▶ [EXERCISE DESCRIPTION] Return the lines of the data below in which the string "Courtyard" occurs.

▶ [DATA PROVIDED]
↓

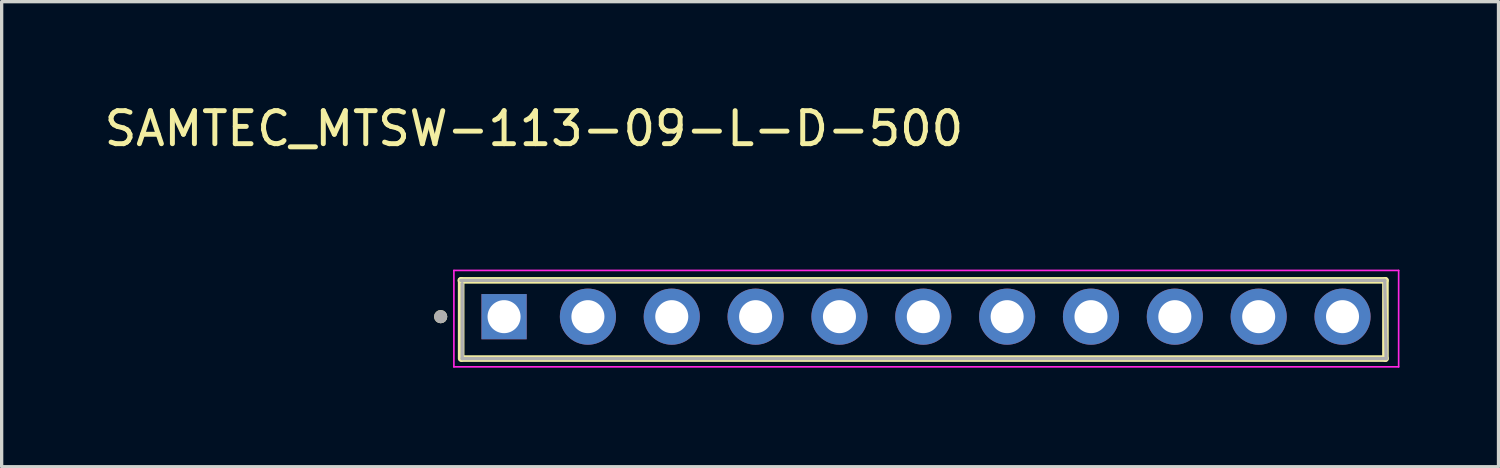
<source format=kicad_pcb>
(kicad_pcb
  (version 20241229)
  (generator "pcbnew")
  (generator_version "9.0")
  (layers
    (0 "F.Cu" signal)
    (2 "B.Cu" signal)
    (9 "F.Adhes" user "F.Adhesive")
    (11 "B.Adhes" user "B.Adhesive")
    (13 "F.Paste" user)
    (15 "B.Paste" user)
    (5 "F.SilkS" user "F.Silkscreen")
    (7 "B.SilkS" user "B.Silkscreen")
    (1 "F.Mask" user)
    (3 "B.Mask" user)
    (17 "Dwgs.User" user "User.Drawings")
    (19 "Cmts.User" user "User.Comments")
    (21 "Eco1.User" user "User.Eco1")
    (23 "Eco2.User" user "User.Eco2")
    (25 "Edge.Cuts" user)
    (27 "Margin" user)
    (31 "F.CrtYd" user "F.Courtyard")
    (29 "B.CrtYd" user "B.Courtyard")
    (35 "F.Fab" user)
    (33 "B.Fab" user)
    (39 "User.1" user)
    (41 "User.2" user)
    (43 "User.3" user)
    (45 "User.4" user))
  (footprint "SAMTEC_MTSW-113-09-L-D-500"
    (layer "F.Cu")
    (at 12.22 6.543)
    (property "Reference" "SAMTEC_MTSW-113-09-L-D-500" (at 0.905 -5.695 0) (layer "F.SilkS") (effects (font (size 1 1) (thickness 0.15))))
    (attr through_hole)
    (fp_line (start -1.3 1.27) (end -1.3 -1.1) (stroke (width 0.2) (type solid)) (layer "F.SilkS"))
    (fp_line (start 26.7 -1.1) (end -1.31 -1.1) (stroke (width 0.2) (type solid)) (layer "F.SilkS"))
    (fp_line (start 26.7 -1.1) (end 26.7 1.27) (stroke (width 0.2) (type solid)) (layer "F.SilkS"))
    (fp_line (start 26.7 1.27) (end -1.27 1.27) (stroke (width 0.2) (type solid)) (layer "F.SilkS"))
    (fp_circle (center -1.92 0) (end -1.82 0) (stroke (width 0.2) (type solid)) (fill no) (layer "F.SilkS"))
    (fp_line (start -1.52 -1.4) (end 27.1 -1.4) (stroke (width 0.05) (type solid)) (layer "F.CrtYd"))
    (fp_line (start -1.52 1.52) (end -1.52 -1.4) (stroke (width 0.05) (type solid)) (layer "F.CrtYd"))
    (fp_line (start 27.1 -1.4) (end 27.1 1.52) (stroke (width 0.05) (type solid)) (layer "F.CrtYd"))
    (fp_line (start 27.1 1.52) (end -1.52 1.52) (stroke (width 0.05) (type solid)) (layer "F.CrtYd"))
    (fp_line (start -1.31 -1.1) (end 26.68 -1.1) (stroke (width 0.1) (type solid)) (layer "F.Fab"))
    (fp_line (start -1.27 1.27) (end -1.27 -1) (stroke (width 0.1) (type solid)) (layer "F.Fab"))
    (fp_line (start 26.68 -1.1) (end 26.72 1.27) (stroke (width 0.1) (type solid)) (layer "F.Fab"))
    (fp_line (start 26.72 1.27) (end -1.27 1.27) (stroke (width 0.1) (type solid)) (layer "F.Fab"))
    (fp_circle (center -1.92 0) (end -1.82 0) (stroke (width 0.2) (type solid)) (fill no) (layer "F.Fab"))
    (pad "1" thru_hole rect (at 0 0) (size 1.37 1.37) (drill 1) (layers "*.Cu" "*.Mask"))
    (pad "2" thru_hole circle (at 2.54 0) (size 1.7 1.7) (drill 1) (layers "*.Cu" "*.Mask"))
    (pad "6" thru_hole circle (at 5.08 0) (size 1.7 1.7) (drill 1) (layers "*.Cu" "*.Mask"))
    (pad "11" thru_hole circle (at 7.62 0) (size 1.7 1.7) (drill 1) (layers "*.Cu" "*.Mask"))
    (pad "18" thru_hole circle (at 10.16 0) (size 1.7 1.7) (drill 1) (layers "*.Cu" "*.Mask" "Eco1.User"))
    (pad "19" thru_hole circle (at 12.7 0) (size 1.7 1.7) (drill 1) (layers "*.Cu" "*.Mask"))
    (pad "21" thru_hole circle (at 15.24 0) (size 1.7 1.7) (drill 1) (layers "*.Cu" "*.Mask"))
    (pad "22" thru_hole circle (at 17.78 0) (size 1.7 1.7) (drill 1) (layers "*.Cu" "*.Mask"))
    (pad "23" thru_hole circle (at 20.32 0) (size 1.7 1.7) (drill 1) (layers "*.Cu" "*.Mask"))
    (pad "24" thru_hole circle (at 22.86 0) (size 1.7 1.7) (drill 1) (layers "*.Cu" "*.Mask"))
    (pad "26" thru_hole circle (at 25.4 0) (size 1.7 1.7) (drill 1) (layers "*.Cu" "*.Mask")))
  (gr_rect
    (start -3 -3)
    (end 42.345 11.088)
    (stroke (width 0.1) (type default))
    (fill no)
    (layer "Edge.Cuts")))
</source>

↑

▶ [EXPECTED ANSWER]
    (31 "F.CrtYd" user "F.Courtyard")
    (29 "B.CrtYd" user "B.Courtyard")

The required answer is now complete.